I hadn’t used them in this way before, but at a recent event people around me were using them just for content. I brought up the idea at a UX jam session at Ladies that UX. Instead of quickly sketching out the look and feel, we were able to discuss just content. From this, within the space of an hour we had discussed all pages and then built a site map from the stick notes.
In addition to prototyping purely with sticky notes they are a great addition to the traditional paper sketches. If you have prototyping paper which reflect the platform you’re designing for sticky notes are a great way to swap in and out content. Say you have a toggle panel. A panel can be added and taken away depending on user actions.
Sticky notes are also good for already being component size. Building components like drop downs and side bars are a lot easier to make; making your prototyping faster.
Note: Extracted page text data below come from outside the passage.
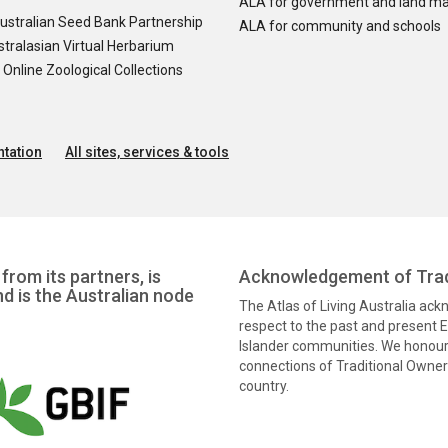
ALA for government and land m
ustralian Seed Bank Partnership
ALA for community and schools
tralasian Virtual Herbarium
nline Zoological Collections
tation
All sites, services & tools
from its partners, is
Acknowledgement of Trad
nd is the Australian node
The Atlas of Living Australia ac
respect to the past and present El
Islander communities. We honour 
connections of Traditional Owners
country.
Sticky note prototyping is still paper prototyping. Even though you’re still using paper there are still certain levels of detail that you can use. What it can’t replace is the realistic, cheaper prototypes that look like the actual phone. Using cut out prototypes are better for mobile design, because the estate you have for a site is small anyway.
What prototyping with sticky notes can do is focus on content. Aspects like priority, order, storytelling of the page are the main focus. While I would never consider user testing with a sticky note prototype, what it does do is allow everyone on the project to contribute. This then builds the foundations to more higher fidelity prototype. Using the different orders and priorities, you can use this for A/B testing and personalisation.
They’re also not great for carousels!
While sticky notes are certainly not new, and neither is paper prototyping, this method is great very early on in discussions with stakeholders. Getting stakeholders to explain their content and why is valuable in understanding the business. It’s also a fast way to come up with different ideas for A/B testing. Especially for projects with short life cycles or sprints. Focusing more on the content, you can begin to experiment with sections and content flow.